As an industry we need to work together to advocate and educate the public on the work our customers do to help feed, clothe, and fuel the world. We also need to educate the public and policymakers about the sustainable farming practices of our customers.
Where is the ag tech industry 10 years from now?
John Deere has stated we will have a fully autonomous corn and soy production system by 2030. I also see the industry continuing down the path of managing crops to their exact needs and reducing carbon emissions.
🚜 Timeline: a decade of innovations at John Deere
2012 – John Deere Operations Center™ launches. The platform lets farmers easily (underscore that word) access data about their field activities to better manage overall operations.
2014 – John Deere launches its ExactEmerge™ Planting System.
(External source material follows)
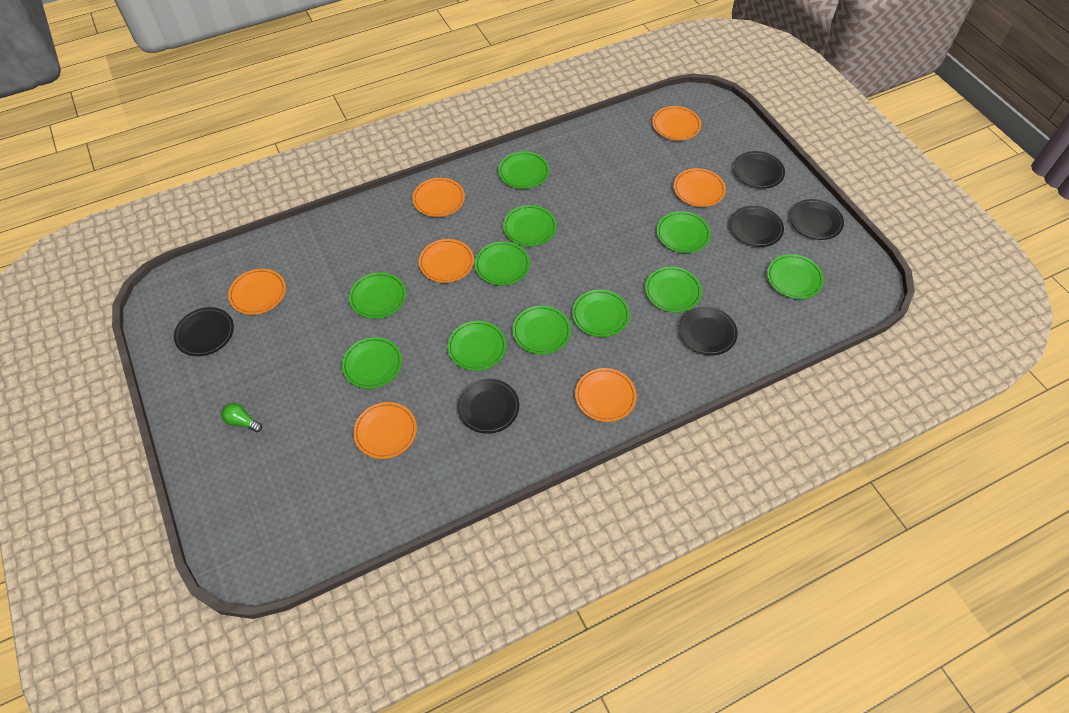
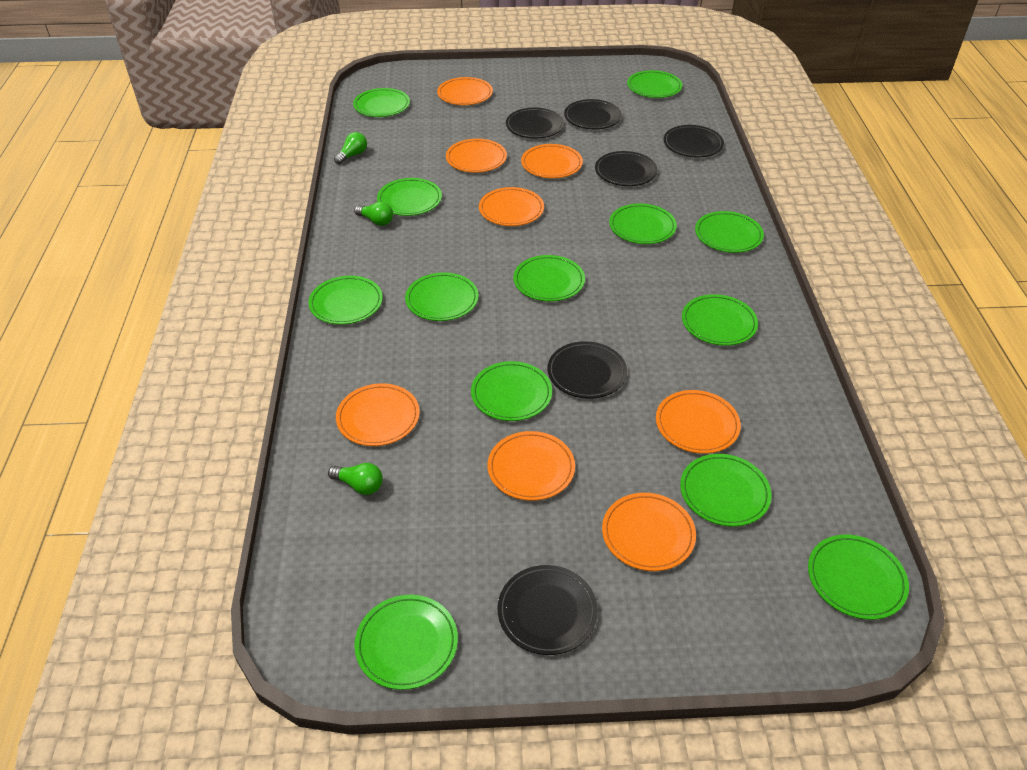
green light bulb: [222,403,262,432] = 1 -> [328,463,383,495] [334,132,367,165] [354,202,393,226] = 3
green plate: [342,337,402,389] [349,272,406,319] [447,321,507,371] [475,242,530,286] [498,151,549,189] [503,205,557,246] [512,306,571,354] [572,290,630,337] [645,267,702,313] [657,211,711,253] [767,254,824,299] = 11 -> [308,276,383,325] [353,88,410,117] [354,595,458,690] [377,178,442,216] [405,272,479,321] [471,361,552,421] [513,255,585,301] [609,204,677,244] [627,70,682,98] [680,454,772,526] [682,294,758,346] [695,211,764,253] [808,535,909,620] = 13
orange plate: [228,269,286,315] [353,402,417,459] [412,178,465,217] [419,239,474,283] [575,368,637,422] [652,106,701,141] [674,168,726,207] = 7 -> [336,383,420,446] [437,77,493,105] [446,139,507,173] [479,187,544,226] [487,431,575,501] [521,144,583,178] [602,493,696,571] [656,390,741,454] = 8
The system lets farmers achieve higher planting speeds with greater accuracy and more uniform spacing.
2016 – Operations Center App launches. Farmers can use the mobile app extension to access data and other operation-critical information on the go.
2017 – Deere acquires ‘See & Spray’ robotics startup Blue River Technology for $305 million. Via computer vision, Blue River’s technology can identify weeds from plants — over 1 million plants per hour.
2018 – Deere launches a startup collaborator program that includes Hello Tractor, Bear Flag Robotics and Taranis.
2019 – The X9 combine is released and can harvest more 100 tons of small grains or wheat per hour with losses under 1%.
2021 – Deere acquires Bear Flag Robotics. “Deere views autonomy as an important step forward in enabling farmers to leverage their resources strategically to feed the world and create more sustainable and profitable operations,” the company said at the time.[Disclosure: AgFunderNews’ parent company, AgFunder, was an investor in Bear Flag.]
2021 – See & Spray™ Select launched. Farmers can use it to target and spray only weeds on fallow ground, which the company says can reduce “non-residual, pre-emerge herbicide use by 77% on average.”
2022 – See & Spray Ultimate launched targeting weeds among corn, soybean, and cotton plants.
2022 – Deere introduces fully autonomous tractor at CES. This driverless version of its 8R row crop tractor will start shipping later in the year.
2022 – Deere leads a $16 million investment into crop health startup Inner Plant, which “recodes” plant DNA to make distress signals visible to the human eye.
2023 – See & Spray Premium launched. The single-tank system is for select MY18 and newer 400 and 600 Series Sprayers, as well as R-Series models.
2023 – Robotics-based fertilizer system and electric excavator unveiled at CES.